Gary Wills, a professor of history at Northwestern University, makes the claim in his book Bomb Power: The Modern Presidency and the National Security State that, “the development of nuclear weapons invested the president with a lot more power, and that those powers have been growing ever since”. Wills expands upon this, stating, “up to that time [when Reagan appointed Edwin Meese as U.S. AG], when Congress set up an agency, it said that it had the right to oversee the performance of that agency, as it oversees the executive power in general because, after all, it has the right to impeach any member of the executive. Well, these people said at the outset that no, once you set up the agency, its totally under the control of the president, and his power over it is unitary. That is, he has the right not only to administer these things, but to decide whether anybody can interfere with them. Now that’s been expanded”.
Wills argues that, due to the president’s awesome powers to wield nuclear weapons, the executive office’s ability to declare wars in some cases without Congressional approval and without an official declaration, is an effect of the holding of the Football (the president’s briefcase containing the nuclear codes). Certainly, there is some credence to the idea that because of the president’s powers being expanded by the Cold War and the public’s desire to have an executive make an immediate decision that this type of thinking would permeate to other areas of presidential decision making.
Both of these areas showcases the correlation between increased executive power and responses to fear of a political ideology and fear of nuclear annihilation.
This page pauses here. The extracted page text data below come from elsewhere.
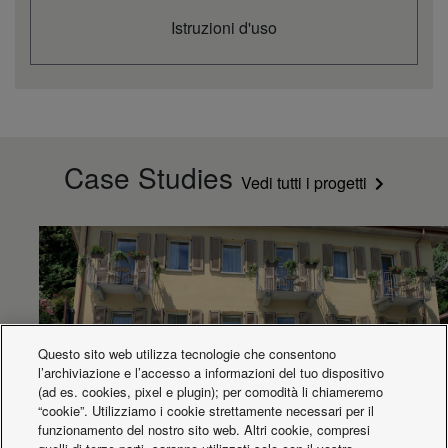
Istruzioni d'uso
Case Studies
Vedi tutti i progetti
Questo sito web utilizza tecnologie che consentono
l’archiviazione e l’accesso a informazioni del tuo dispositivo
(ad es. cookies, pixel e plugin); per comodità li chiameremo
“cookie”. Utilizziamo i cookie strettamente necessari per il
funzionamento del nostro sito web. Altri cookie, compresi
The public’s desire to have a strong, authoritative executive who can make quick decisions when faced with only thirty minutes before a nuclear missile hits the United States was incredibly strong and incredibly necessary considering the very real and apparent threat of nuclear war. These fears were stoked by the Red Scares of the 1920’s and the 1950’s in which it was believed (or rather misrepresented by hardline anti-Communist governmental figures, the media, and the general public) that Communists would easily involve themselves in assassinations of foreign officials and take whatever means necessary to ensure that Communism spread. There is, to me, a clear line of increased executive power built upon general fear stemming from Cold War paranoia and overestimation.